Life is fragile, we know. You can step off the pavement and be wiped out in a second. A single mistake is all it takes. But this was a case of stepping off a cliff a million miles high – and taking 40 years to hit bottom.

From the moment he swung the sledgehammer, McLaren was doomed. His partner, Young Kim, said it was exposure to asbestos dust in the ceiling of the shop that caused the mesothelioma, cancer of the lining of the lung, that ultimately killed him. More than nine out of 10 cases of mesothelioma are caused by asbestos, so Kim is probably right. It is not like smoking, which takes years of cumulative exposure to do the damage. Even a few lungfuls of asbestos can be fatal. Kim said the shop was "the only place Malcolm ever really spent any serious length of time".
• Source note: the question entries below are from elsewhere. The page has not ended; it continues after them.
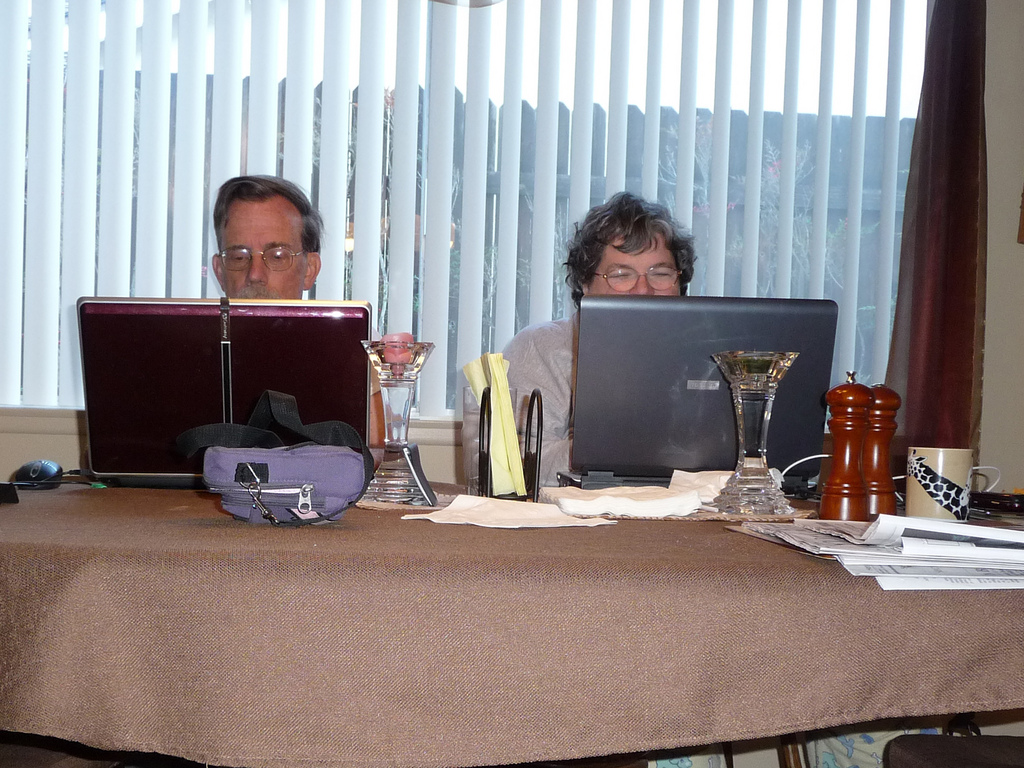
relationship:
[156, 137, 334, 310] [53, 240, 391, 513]
person looking at computer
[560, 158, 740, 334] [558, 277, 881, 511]
person looking at computer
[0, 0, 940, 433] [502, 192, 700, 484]
blinds partially open behind person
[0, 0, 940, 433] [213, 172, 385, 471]
blinds partially open behind man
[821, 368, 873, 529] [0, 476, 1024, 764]
shaker on table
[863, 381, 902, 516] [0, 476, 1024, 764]
shaker on table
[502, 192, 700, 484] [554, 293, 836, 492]
person working on computer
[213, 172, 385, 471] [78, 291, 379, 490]
man working on computer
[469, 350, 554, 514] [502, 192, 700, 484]
holder between person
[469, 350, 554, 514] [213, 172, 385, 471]
holder between man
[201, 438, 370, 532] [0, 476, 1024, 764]
pouch on table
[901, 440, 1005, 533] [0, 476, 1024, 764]
mug on table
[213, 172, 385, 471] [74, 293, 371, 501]
man sitting behind laptop computer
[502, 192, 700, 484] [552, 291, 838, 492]
person sitting behind laptop computer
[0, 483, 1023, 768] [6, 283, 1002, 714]
table under computers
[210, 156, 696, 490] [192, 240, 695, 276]
man woman wearing glasses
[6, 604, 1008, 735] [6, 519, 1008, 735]
cloth covering table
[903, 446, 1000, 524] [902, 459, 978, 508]
mug with design giraffe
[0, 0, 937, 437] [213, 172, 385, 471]
blinds behind man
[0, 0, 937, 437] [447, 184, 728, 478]
blinds behind person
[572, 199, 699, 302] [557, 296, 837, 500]
person sitting in front of computer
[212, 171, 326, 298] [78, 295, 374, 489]
man sitting in front of computer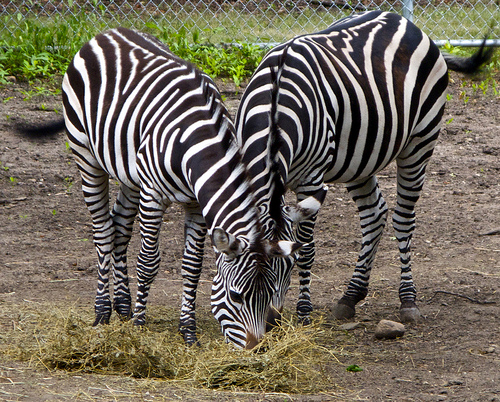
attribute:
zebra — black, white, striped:
[211, 8, 450, 342]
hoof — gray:
[326, 287, 364, 326]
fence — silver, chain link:
[1, 1, 497, 62]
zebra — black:
[9, 23, 327, 361]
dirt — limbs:
[417, 305, 484, 392]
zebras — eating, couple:
[64, 6, 459, 348]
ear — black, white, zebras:
[280, 174, 333, 227]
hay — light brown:
[7, 316, 326, 399]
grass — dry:
[0, 298, 356, 394]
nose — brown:
[247, 329, 272, 354]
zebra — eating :
[221, 11, 492, 330]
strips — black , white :
[349, 54, 399, 129]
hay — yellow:
[32, 316, 332, 391]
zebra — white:
[60, 22, 277, 359]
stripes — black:
[181, 123, 196, 136]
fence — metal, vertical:
[399, 0, 421, 50]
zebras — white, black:
[239, 8, 419, 326]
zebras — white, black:
[54, 18, 262, 339]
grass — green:
[5, 15, 265, 90]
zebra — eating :
[55, 25, 305, 352]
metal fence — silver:
[134, 4, 299, 66]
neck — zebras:
[170, 91, 274, 278]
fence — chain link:
[4, 5, 498, 65]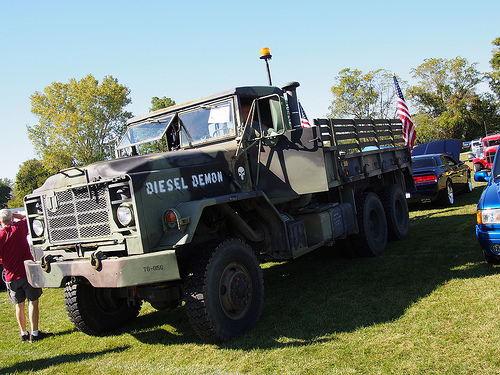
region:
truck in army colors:
[31, 84, 459, 348]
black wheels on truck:
[166, 227, 286, 349]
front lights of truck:
[24, 177, 208, 282]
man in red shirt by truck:
[0, 199, 52, 350]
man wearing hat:
[3, 180, 83, 357]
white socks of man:
[10, 319, 77, 348]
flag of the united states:
[375, 74, 429, 159]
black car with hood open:
[400, 127, 475, 227]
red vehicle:
[457, 127, 498, 182]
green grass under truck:
[158, 256, 446, 365]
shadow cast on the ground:
[144, 304, 424, 356]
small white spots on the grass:
[400, 340, 432, 359]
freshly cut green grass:
[70, 325, 259, 374]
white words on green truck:
[134, 158, 269, 200]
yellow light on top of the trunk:
[241, 33, 312, 72]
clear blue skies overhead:
[78, 17, 188, 54]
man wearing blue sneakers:
[12, 321, 72, 348]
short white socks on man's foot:
[10, 319, 50, 336]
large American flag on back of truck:
[366, 52, 433, 187]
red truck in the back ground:
[449, 125, 499, 172]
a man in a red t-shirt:
[0, 208, 47, 342]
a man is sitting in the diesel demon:
[237, 103, 277, 138]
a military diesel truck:
[22, 80, 412, 339]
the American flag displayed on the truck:
[392, 71, 417, 166]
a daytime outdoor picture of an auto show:
[0, 1, 499, 374]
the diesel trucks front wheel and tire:
[182, 236, 265, 343]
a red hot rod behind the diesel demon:
[470, 133, 496, 173]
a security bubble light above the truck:
[260, 45, 272, 85]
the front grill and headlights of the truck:
[20, 181, 132, 246]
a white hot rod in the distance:
[467, 140, 482, 161]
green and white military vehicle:
[97, 94, 422, 313]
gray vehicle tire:
[204, 242, 269, 337]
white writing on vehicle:
[143, 167, 226, 199]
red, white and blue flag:
[385, 67, 420, 147]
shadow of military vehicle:
[417, 212, 462, 311]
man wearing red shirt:
[6, 224, 26, 264]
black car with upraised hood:
[421, 135, 469, 207]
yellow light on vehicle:
[261, 47, 284, 69]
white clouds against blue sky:
[21, 16, 478, 38]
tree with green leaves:
[10, 55, 110, 152]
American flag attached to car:
[377, 63, 433, 177]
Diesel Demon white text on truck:
[138, 155, 238, 205]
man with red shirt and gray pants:
[6, 206, 65, 327]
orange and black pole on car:
[248, 21, 292, 99]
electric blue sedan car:
[462, 147, 492, 241]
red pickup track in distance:
[457, 116, 497, 173]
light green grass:
[354, 338, 481, 351]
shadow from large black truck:
[263, 243, 448, 339]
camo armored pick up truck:
[59, 90, 430, 294]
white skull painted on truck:
[228, 157, 259, 198]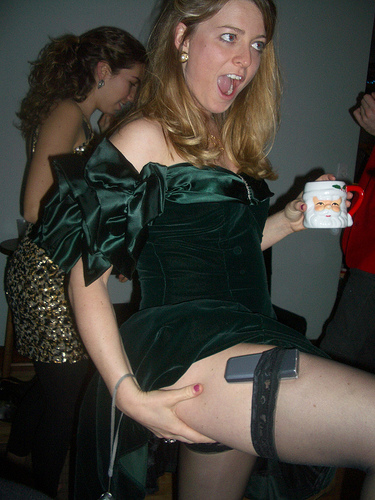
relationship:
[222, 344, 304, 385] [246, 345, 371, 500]
telephone strapped to a stocking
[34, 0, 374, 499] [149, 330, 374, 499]
woman has leg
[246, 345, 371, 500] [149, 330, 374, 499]
stocking on leg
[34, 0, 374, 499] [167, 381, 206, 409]
woman has thumb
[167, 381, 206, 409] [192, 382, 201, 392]
thumb has nail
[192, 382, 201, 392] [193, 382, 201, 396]
nail has polish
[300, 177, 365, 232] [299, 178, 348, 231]
mug shaped like santa claus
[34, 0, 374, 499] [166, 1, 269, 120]
woman has face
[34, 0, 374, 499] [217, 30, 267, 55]
woman has eyes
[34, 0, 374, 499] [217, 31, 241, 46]
woman has eye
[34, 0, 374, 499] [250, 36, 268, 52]
woman has eyes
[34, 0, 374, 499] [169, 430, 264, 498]
woman has leg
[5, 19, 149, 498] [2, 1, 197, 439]
girl in background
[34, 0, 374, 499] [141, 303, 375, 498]
woman has right leg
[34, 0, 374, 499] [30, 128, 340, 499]
woman wears dress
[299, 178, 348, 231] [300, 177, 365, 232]
santa claus on mug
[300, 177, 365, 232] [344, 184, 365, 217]
mug has handle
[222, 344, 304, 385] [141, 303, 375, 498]
phone on right leg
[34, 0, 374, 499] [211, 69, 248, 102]
woman has mouth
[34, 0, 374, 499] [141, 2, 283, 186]
woman has hair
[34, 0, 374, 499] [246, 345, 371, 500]
woman wears stocking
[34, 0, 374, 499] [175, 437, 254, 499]
woman wears stocking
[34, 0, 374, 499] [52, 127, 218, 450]
woman has arm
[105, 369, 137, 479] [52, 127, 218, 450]
strap around arm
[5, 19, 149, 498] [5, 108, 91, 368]
girl wears dress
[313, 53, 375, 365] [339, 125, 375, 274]
man wears sweatshirt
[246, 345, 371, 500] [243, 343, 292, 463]
stocking has top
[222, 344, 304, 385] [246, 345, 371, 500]
telephone in stocking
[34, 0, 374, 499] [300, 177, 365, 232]
woman holding mug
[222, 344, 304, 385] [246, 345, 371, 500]
phone in top of stocking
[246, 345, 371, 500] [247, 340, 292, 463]
stocking has garter band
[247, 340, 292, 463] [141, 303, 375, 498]
garter band around right leg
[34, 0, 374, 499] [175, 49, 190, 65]
woman wears earring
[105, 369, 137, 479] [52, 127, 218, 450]
strap on arm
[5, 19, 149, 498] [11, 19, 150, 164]
girl has hair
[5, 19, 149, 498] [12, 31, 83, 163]
girl has pony tail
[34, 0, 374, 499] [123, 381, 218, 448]
woman has hand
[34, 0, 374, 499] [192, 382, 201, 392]
woman has nail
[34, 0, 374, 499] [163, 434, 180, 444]
woman wears ring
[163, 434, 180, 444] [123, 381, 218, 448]
ring on a hand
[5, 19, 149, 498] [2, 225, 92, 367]
girl wears skirt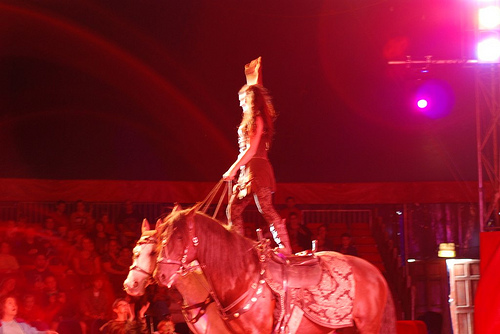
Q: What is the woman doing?
A: Standing on horses.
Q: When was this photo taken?
A: During a performance.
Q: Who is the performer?
A: The woman.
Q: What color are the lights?
A: Red.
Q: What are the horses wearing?
A: Saddles.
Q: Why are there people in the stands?
A: To see the performance.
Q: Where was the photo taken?
A: An arena.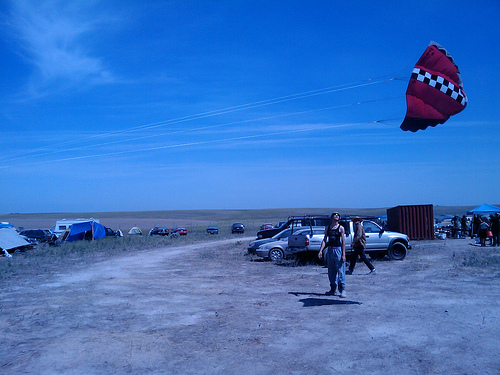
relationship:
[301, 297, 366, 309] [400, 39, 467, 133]
shadow of parachute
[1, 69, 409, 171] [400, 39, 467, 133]
strings on parachute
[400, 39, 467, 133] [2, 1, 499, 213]
parachute in sky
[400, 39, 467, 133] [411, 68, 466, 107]
parachute has checkered pattern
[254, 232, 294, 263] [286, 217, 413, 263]
car parked next to truck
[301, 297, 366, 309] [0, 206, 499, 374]
shadow on ground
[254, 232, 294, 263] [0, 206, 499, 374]
car parked on ground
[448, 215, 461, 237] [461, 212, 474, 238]
person next to person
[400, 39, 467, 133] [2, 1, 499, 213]
parachute flying in sky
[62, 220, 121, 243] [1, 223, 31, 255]
tent near tent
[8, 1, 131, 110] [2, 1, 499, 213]
cloud in sky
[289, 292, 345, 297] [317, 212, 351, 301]
shadow of woman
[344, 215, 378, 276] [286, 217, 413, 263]
person walking next to truck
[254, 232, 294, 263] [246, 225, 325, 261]
car parked next to car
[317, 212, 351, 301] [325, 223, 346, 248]
woman wearing tank top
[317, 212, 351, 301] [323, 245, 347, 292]
woman wearing blue pants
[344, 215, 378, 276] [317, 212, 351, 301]
person behind woman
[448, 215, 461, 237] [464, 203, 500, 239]
person near gazebo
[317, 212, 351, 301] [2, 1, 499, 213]
woman looking at sky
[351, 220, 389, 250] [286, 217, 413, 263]
door of truck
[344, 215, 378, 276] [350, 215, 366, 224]
person wearing hat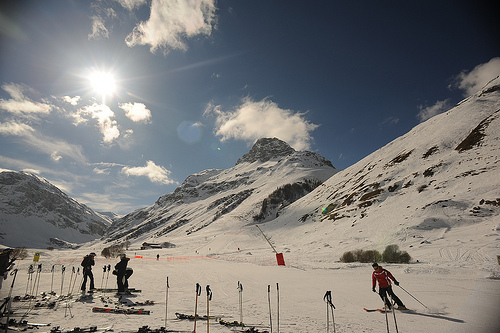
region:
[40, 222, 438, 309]
People skiing on a beautiful sunny day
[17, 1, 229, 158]
Just a few clouds in the sky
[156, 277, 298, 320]
Ski poles stuck in the snow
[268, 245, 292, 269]
An orange barrel i the snow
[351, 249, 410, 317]
A person in a red coat skiing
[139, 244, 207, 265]
Orange cones in the snow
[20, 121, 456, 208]
Small mountains covered in snow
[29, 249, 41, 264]
A yellow sign in the snow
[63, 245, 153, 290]
Three people getting ready to ski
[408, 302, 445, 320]
Snow is flying behind the skier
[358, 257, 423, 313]
skier wearing red coat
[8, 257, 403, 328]
ski poles stuck in the snow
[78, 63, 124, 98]
sun glaring in the sky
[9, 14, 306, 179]
white clouds scattered in the sky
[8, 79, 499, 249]
three snow covered mountaintops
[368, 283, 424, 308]
ski poles of person in red jacket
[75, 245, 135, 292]
two peopel standing among ski poles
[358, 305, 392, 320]
skis of person wearing red coat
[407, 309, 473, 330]
shadow of person wearing red coat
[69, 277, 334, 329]
tracks in the snow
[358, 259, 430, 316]
skier in red on right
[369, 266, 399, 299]
red winter ski jacket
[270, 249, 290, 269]
orange marker on slope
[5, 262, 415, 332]
row of ski poles in snow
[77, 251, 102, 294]
man walking to the right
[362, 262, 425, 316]
skier skiing to the left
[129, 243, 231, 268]
distant orange boundary fence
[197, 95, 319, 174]
cloud atop high mountain peak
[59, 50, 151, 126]
bright sun in blue partly cloudy sky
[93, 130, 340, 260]
tall mountain in background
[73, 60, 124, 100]
very bright sun in the sky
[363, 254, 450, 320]
person zooming through the snow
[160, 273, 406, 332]
sets of poles stuck in the snow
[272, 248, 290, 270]
red marker in the snow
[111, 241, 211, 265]
orange boundaries set up in snow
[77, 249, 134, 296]
two more people about to go skiing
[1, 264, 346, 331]
snow gear left unattended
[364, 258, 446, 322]
using poles to push through snow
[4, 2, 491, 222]
clear blue beautiful skies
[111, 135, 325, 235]
very steep mountain covered in snow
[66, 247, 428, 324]
People standing on a ski slope.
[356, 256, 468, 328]
A person skiing.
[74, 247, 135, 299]
Two people standing near ski poles.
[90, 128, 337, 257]
A snow-covered mountain.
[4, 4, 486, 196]
Blue sky with white clouds.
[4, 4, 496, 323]
People skiing during the day.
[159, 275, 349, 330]
Ski poles in the snow.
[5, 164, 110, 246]
Mountain in the distance.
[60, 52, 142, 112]
Bright sun shining in the sky.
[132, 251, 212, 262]
Orange fence in the distance.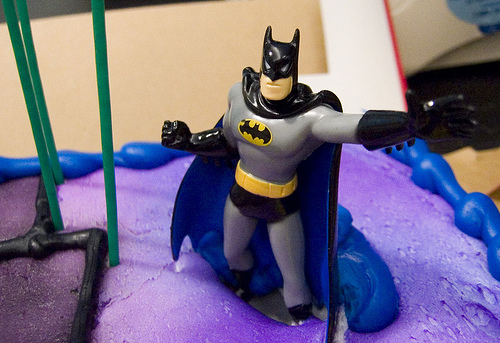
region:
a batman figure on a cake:
[143, 14, 476, 331]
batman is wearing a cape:
[158, 2, 353, 334]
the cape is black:
[156, 37, 378, 332]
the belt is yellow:
[193, 149, 308, 208]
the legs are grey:
[183, 183, 315, 315]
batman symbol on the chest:
[215, 95, 282, 152]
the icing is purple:
[363, 169, 443, 338]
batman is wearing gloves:
[134, 76, 488, 189]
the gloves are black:
[119, 84, 482, 231]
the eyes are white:
[242, 50, 301, 80]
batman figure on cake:
[171, 57, 441, 327]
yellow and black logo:
[231, 112, 281, 145]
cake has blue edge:
[22, 145, 495, 286]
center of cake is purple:
[13, 166, 206, 329]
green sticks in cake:
[15, 2, 137, 265]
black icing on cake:
[12, 198, 132, 341]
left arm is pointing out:
[165, 82, 442, 201]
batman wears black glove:
[348, 89, 443, 167]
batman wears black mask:
[252, 7, 342, 131]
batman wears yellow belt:
[228, 150, 333, 219]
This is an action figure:
[198, 36, 344, 301]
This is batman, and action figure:
[227, 41, 422, 333]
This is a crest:
[211, 100, 316, 172]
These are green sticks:
[12, 21, 167, 299]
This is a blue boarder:
[423, 147, 496, 238]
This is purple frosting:
[406, 267, 477, 339]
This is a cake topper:
[133, 45, 338, 330]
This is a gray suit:
[185, 95, 333, 336]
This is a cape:
[137, 185, 252, 286]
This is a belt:
[215, 153, 358, 232]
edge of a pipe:
[110, 230, 128, 256]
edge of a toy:
[284, 261, 295, 280]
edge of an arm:
[373, 122, 386, 127]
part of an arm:
[449, 111, 456, 128]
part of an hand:
[336, 124, 353, 133]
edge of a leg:
[241, 243, 251, 268]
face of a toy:
[268, 60, 290, 100]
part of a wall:
[134, 71, 143, 92]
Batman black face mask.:
[257, 26, 304, 102]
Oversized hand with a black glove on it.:
[355, 97, 492, 149]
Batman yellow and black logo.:
[237, 118, 274, 149]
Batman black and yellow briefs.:
[230, 160, 300, 224]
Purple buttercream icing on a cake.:
[122, 297, 232, 334]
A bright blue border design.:
[400, 151, 498, 281]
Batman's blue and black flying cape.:
[170, 64, 345, 333]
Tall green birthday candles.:
[6, 3, 73, 229]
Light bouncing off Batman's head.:
[267, 40, 284, 62]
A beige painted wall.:
[127, 7, 259, 59]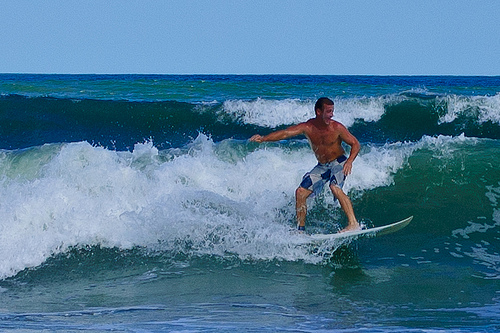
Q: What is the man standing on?
A: Surf board.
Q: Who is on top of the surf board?
A: The man.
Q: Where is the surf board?
A: In the water.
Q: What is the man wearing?
A: Swimming trunks.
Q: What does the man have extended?
A: His arm.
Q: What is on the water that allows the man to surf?
A: Wave.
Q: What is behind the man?
A: Wave.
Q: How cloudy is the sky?
A: It is clear.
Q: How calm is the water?
A: It has waves.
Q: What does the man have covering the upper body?
A: Nothing.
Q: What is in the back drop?
A: Blue sky.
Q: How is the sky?
A: With no clouds.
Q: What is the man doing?
A: Surfing.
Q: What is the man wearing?
A: Shorts.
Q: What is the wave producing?
A: Foam.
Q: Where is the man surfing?
A: On a wave.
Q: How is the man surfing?
A: Standing up.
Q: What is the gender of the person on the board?
A: A man.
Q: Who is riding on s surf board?
A: A surfer.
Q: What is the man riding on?
A: A surf board.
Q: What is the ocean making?
A: Waves.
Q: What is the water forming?
A: Waves.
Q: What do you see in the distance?
A: Clear blue sky.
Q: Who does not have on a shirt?
A: A surfer.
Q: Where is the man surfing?
A: The ocean.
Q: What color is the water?
A: Blue.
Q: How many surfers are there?
A: 1.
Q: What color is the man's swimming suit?
A: White and blue.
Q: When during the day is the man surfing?
A: During the day.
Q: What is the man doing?
A: Surfing.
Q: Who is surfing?
A: A man.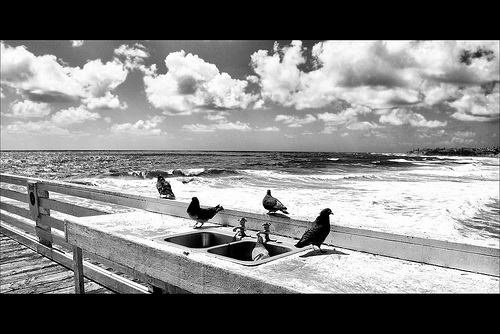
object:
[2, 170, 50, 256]
railings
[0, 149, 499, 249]
ocean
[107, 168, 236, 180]
wave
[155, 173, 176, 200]
bird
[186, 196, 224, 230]
bird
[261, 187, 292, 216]
bird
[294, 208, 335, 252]
bird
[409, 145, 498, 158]
land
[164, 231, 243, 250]
sink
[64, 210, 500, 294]
wood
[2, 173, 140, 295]
boardwalk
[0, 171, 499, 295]
fence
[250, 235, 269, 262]
bird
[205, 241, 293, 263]
sink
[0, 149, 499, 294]
water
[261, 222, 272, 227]
handle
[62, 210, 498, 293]
counter area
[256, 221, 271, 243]
faucet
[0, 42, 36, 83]
clouds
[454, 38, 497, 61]
clouds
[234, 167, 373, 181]
waves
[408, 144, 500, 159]
rocky area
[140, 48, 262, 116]
cloud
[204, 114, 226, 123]
cloud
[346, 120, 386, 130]
cloud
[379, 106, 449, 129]
cloud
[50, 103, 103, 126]
cloud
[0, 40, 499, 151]
sky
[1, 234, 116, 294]
deck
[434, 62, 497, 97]
cloud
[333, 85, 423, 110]
cloud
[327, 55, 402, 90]
cloud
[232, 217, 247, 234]
faucet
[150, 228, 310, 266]
double sink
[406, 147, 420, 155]
buildings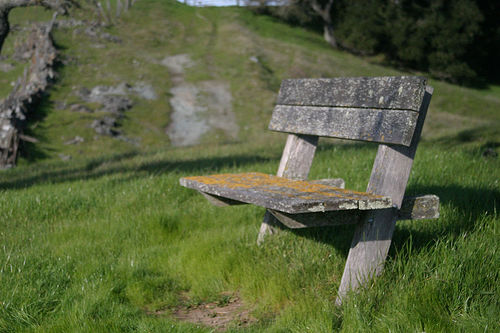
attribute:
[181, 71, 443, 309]
bench — old, antique, dirty, wooden, grey, rusted, yellow, small, orange, worn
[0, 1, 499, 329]
field — growing, indented, grassy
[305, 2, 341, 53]
tree — blurry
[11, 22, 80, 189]
wall — rock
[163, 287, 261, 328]
spot — bare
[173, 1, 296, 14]
sky — blue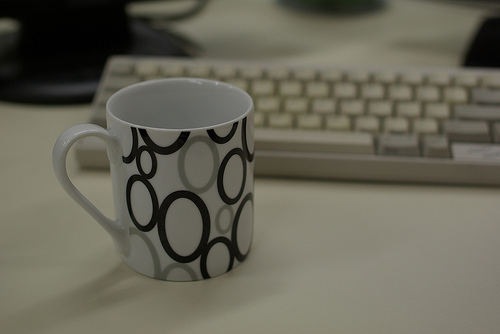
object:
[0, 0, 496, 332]
table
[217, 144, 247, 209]
circle art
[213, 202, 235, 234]
circle art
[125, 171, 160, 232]
circle art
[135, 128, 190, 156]
circle art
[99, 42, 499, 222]
keyboard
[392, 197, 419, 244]
ground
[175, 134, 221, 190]
grey circle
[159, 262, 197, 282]
grey circle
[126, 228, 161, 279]
grey circle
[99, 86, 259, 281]
cup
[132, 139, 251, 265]
circles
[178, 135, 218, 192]
circle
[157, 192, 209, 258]
circle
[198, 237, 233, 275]
circle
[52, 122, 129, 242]
handle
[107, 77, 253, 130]
top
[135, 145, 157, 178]
circle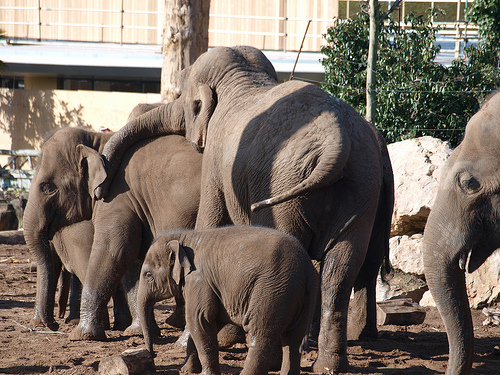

To understand the scale of mesothelioma lets compare it with murder. The number of homicides (murders and manslaughters and infanticides) in England and Wales in 2008/9 was 648 yet in 2008 killed over three times as many - 2,154 deaths. But whilst our newspapers are full of the dangers of crime and the risks we face of being murdered they are silent on mesothelioma and other causes of death that can largely be traced back to the workforce.  As Laurance observes
Deaths from mesothelioma have been rising for decades and are only now peaking – a legacy of our dependence on asbestos 30 years ago. The last press conference I attended on the subject was in 2003. It was, as I reported at the time, a sad affair. There were more experts on the panel – five – than journalists in the audience (three, including me).